A fim de evitar transmitir a imagem de que o governo se sujeita ao toma lá da cá, o decreto estabelece critérios e exigências para acomodar os apadrinhados em postos de confiança. A ideia é de que os indicados sejam submetidos a análises, como vida pregressa, para que se certifique que têm ficha limpa. Há, ainda, outras exigências, como comprovação de curso superior ou especialização.

Dinâmica
O governo calcula que há mil vagas para abrigar indicados políticos. Mas não fará loteamento, garantiu um interlocutor. “Custa ouvir e trazer um deputado para conversar? Não é toma lá da cá. Se indicou, entenderemos que é porque tem competência. Cada posto será ocupado por quem tiver as especificações e qualidades para assumir”, alertou.

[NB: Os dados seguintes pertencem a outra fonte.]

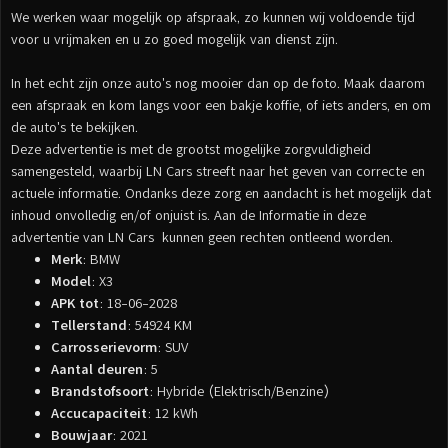
We werken waar mogelijk op afspraak, zo kunnen wij voldoende tijd
voor u vrijmaken en u zo goed mogelijk van dienst zijn.
In het echt zijn onze auto's nog mooier dan op de foto. Maak daarom
een afspraak en kom langs voor een bakje koffie, of iets anders, en om
de auto's te bekijken.
Deze advertentie is met de grootst mogelijke zorgvuldigheid
samengesteld, waarbij LN Cars streeft naar het geven van correcte en
actuele informatie. Ondanks deze zorg en aandacht is het mogelijk dat
inhoud onvolledig en/of onjuist is. Aan de Informatie in deze
advertentie van LN Cars kunnen geen rechten ontleend worden.
Merk
: BMW
Model
: X3
APK tot
: 18-06-2028
Tellerstand
: 54924 KM
Carrosserievorm
: SUV
Aantal deuren
: 5
Brandstofsoort
: Hybride (Elektrisch/Benzine)
Accucapaciteit
: 12 kWh
Bouwjaar
: 2021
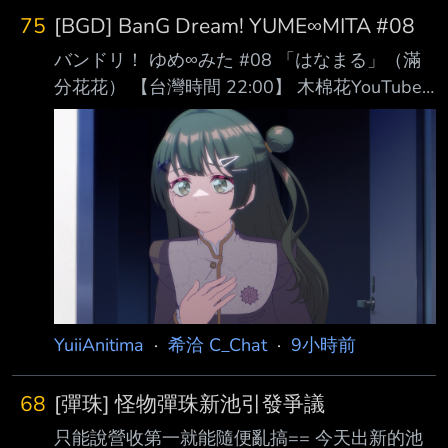
75
[BGD] BanG Dream! YUME∞MITA #08
バンドリ！ ゆめ∞みた #08 「はなまる」（滿
分花花） 【台灣時間 22:00】 木棉花YouTube
https://www.youtube.com/watch?
v=981t3vkoHmo 巴哈姆特動畫瘋
https://ani.gamer.com.tw/animeVideo.php?
sn=50241 【日本時間 23:00】 TOKYO MX
ABEMA https://abema.go.link/kXk26 ニコニコ
生放送 https://live.nicovideo.jp/watch/lv350
YuiiAnitima
·
希洽 C_Chat
·
9小時前
68
[彈珠] 怪物彈珠新池引發爭議
只能說營收第一就能隨便亂搞== 今天出新的池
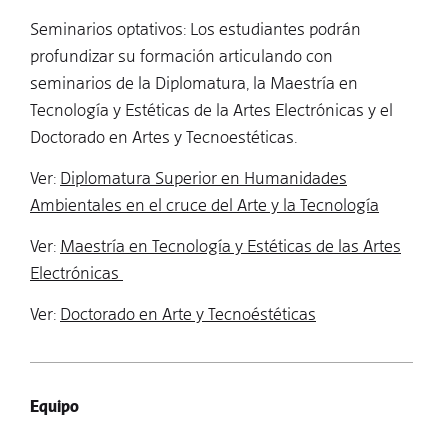
Seminarios optativos: Los estudiantes podrán
profundizar su formación articulando con
seminarios de la Diplomatura, la Maestría en
Tecnología y Estéticas de la Artes Electrónicas y el
Doctorado en Artes y Tecnoestéticas.
Ver:
Diplomatura Superior en Humanidades
Ambientales en el cruce del Arte y la Tecnología
Ver:
Maestría en Tecnología y Estéticas de las Artes
Electrónicas
Ver:
Doctorado en Arte y Tecnoéstéticas
Equipo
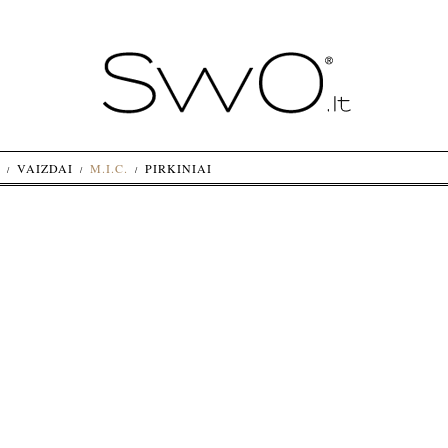
VAIZDAI
M.I.C.
PIRKINIAI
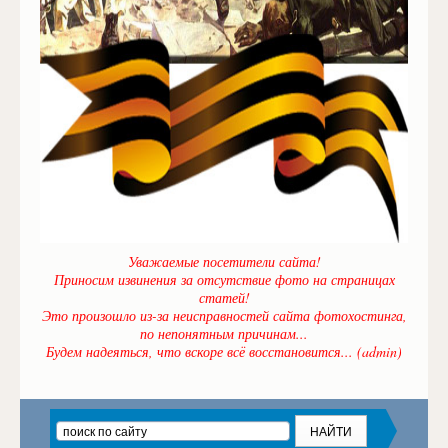
Уважаемые посетители сайта!
Приносим извинения за отсутствие фото на страницах
статей!
Это произошло из-за неисправностей сайта фотохостинга,
по непонятным причинам...
Будем надеяться, что вскоре всё восстановится... (admin)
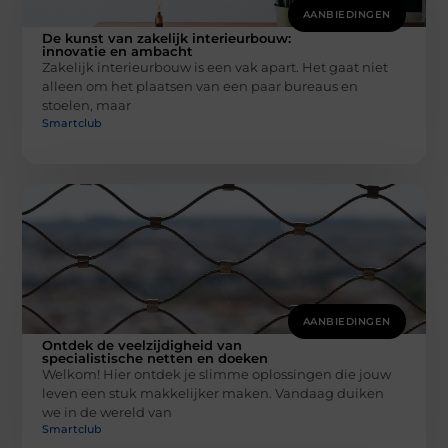
AANBIEDINGEN
De kunst van zakelijk interieurbouw:
innovatie en ambacht
Zakelijk interieurbouw is een vak apart. Het gaat niet
alleen om het plaatsen van een paar bureaus en
stoelen, maar
Smartclub
AANBIEDINGEN
Ontdek de veelzijdigheid van
specialistische netten en doeken
Welkom! Hier ontdek je slimme oplossingen die jouw
leven een stuk makkelijker maken. Vandaag duiken
we in de wereld van
Smartclub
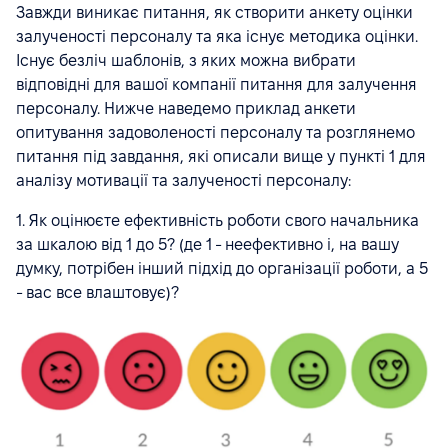
Завжди виникає питання, як створити анкету оцінки
залученості персоналу та яка існує методика оцінки.
Існує безліч шаблонів, з яких можна вибрати
відповідні для вашої компанії питання для залучення
персоналу. Нижче наведемо приклад анкети
опитування задоволеності персоналу та розглянемо
питання під завдання, які описали вище у пункті 1 для
аналізу мотивації та залученості персоналу:
1. Як оцінюєте ефективність роботи свого начальника
за шкалою від 1 до 5? (де 1 - неефективно і, на вашу
думку, потрібен інший підхід до організації роботи, а 5
- вас все влаштовує)?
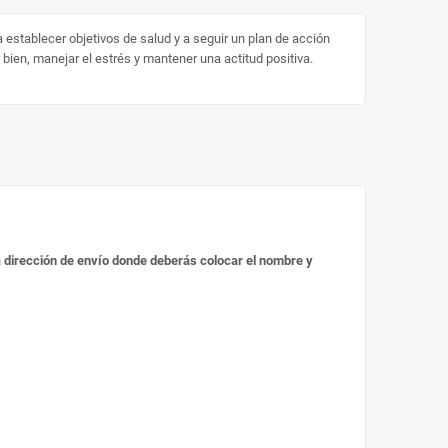
a establecer objetivos de salud y a seguir un plan de acción
bien, manejar el estrés y mantener una actitud positiva.
 la dirección de envío donde deberás colocar el nombre y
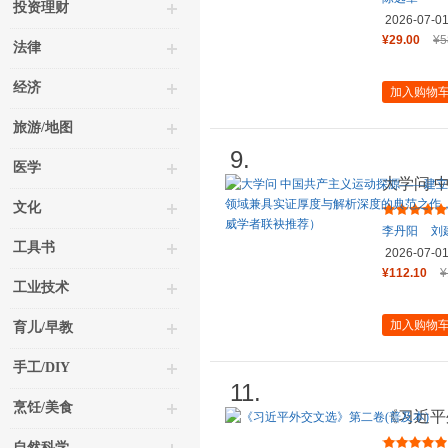
投资理财
2026-07-0
¥29.00
¥5
法律
经济
加入购物
旅游/地图
9.
医学
大学问 
中外档案
文化
李丹阳
刘
工具书
2026-07-0
¥112.10
¥
工业技术
加入购物
育儿/早教
手工/DIY
11.
烹饪/美食
《习近平
自然科学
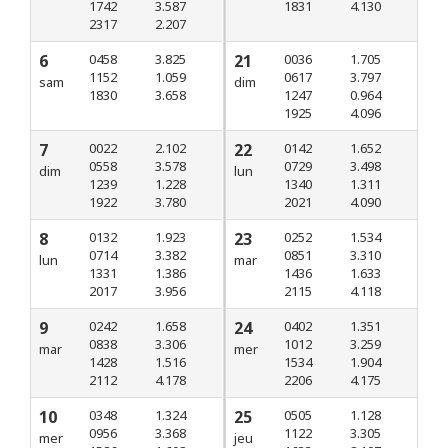
1742
3.587
1831
4.130
2317
2.207
6
0458
3.825
21
0036
1.705
1152
1.059
0617
3.797
sam
dim
1830
3.658
1247
0.964
1925
4.096
7
0022
2.102
22
0142
1.652
0558
3.578
0729
3.498
dim
lun
1239
1.228
1340
1.311
1922
3.780
2021
4.090
8
0132
1.923
23
0252
1.534
0714
3.382
0851
3.310
lun
mar
1331
1.386
1436
1.633
2017
3.956
2115
4.118
9
0242
1.658
24
0402
1.351
0838
3.306
1012
3.259
mar
mer
1428
1.516
1534
1.904
2112
4.178
2206
4.175
10
0348
1.324
25
0505
1.128
0956
3.368
1122
3.305
mer
jeu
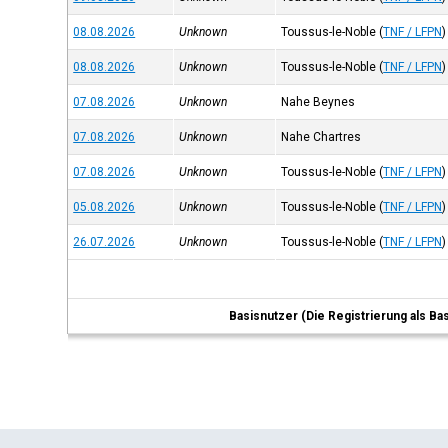
08.08.2026
Unknown
Toussus-le-Noble
(
TNF / LFPN
)
08.08.2026
Unknown
Toussus-le-Noble
(
TNF / LFPN
)
07.08.2026
Unknown
Nahe Beynes
07.08.2026
Unknown
Nahe Chartres
07.08.2026
Unknown
Toussus-le-Noble
(
TNF / LFPN
)
05.08.2026
Unknown
Toussus-le-Noble
(
TNF / LFPN
)
26.07.2026
Unknown
Toussus-le-Noble
(
TNF / LFPN
)
Basisnutzer (Die Registrierung als Ba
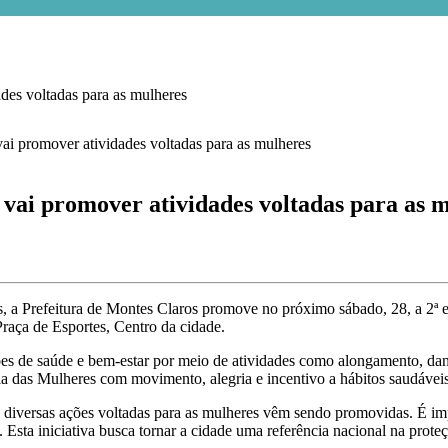
s voltadas para as mulheres
 promover atividades voltadas para as m
 a Prefeitura de Montes Claros promove no próximo sábado, 28, a 2ª 
Praça de Esportes, Centro da cidade.
es de saúde e bem-estar por meio de atividades como alongamento, danç
Dia das Mulheres com movimento, alegria e incentivo a hábitos saudáveis
 diversas ações voltadas para as mulheres vêm sendo promovidas. É imp
ta iniciativa busca tornar a cidade uma referência nacional na proteç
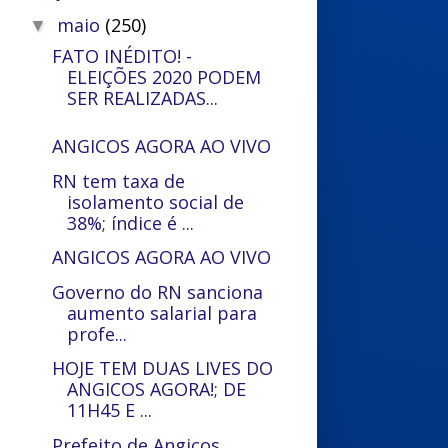
maio
(250)
▼
FATO INÉDITO! -
ELEIÇÕES 2020 PODEM
SER REALIZADAS...
ANGICOS AGORA AO VIVO
RN tem taxa de
isolamento social de
38%; índice é ...
ANGICOS AGORA AO VIVO
Governo do RN sanciona
aumento salarial para
profe...
HOJE TEM DUAS LIVES DO
ANGICOS AGORA!; DE
11H45 E ...
Prefeito de Angicos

Funções gratificadas em universidades federais, nos Correios, na Companhia Nacional de Abastecimento (Conab), na Fundação Nacional do Índio (Funai), na Fundação Nacional de Saúde (Funasa), e no Instituto Brasileiro do Meio Ambiente (Ibama), foram mapeadas e têm vagas disponíveis. Para Martins, líder do PSC, as indicações fazem parte da dinâmica política, desde que feitas de forma republicana. “Se quiser formar base, vai ter que abrir negociação, mas sem esculhambar a máquina, como fez o PT. É um senso de pertencimento estar junto com o governo”, justificou.

A liberação de emendas também é descartada pelo governo como uma prática de troca de apoio. A Casa Civil reforça que as verbas são impositivas, ou seja, o governo é obrigado a executá-las. O governo pagará R$ 15,4 milhões aos 513 deputados e 81 senadores, de acordo com o previsto pelo Orçamento de 2019, desde que o pedido seja formalmente protocolado. A expectativa é de que as verbas estejam liberadas até maio.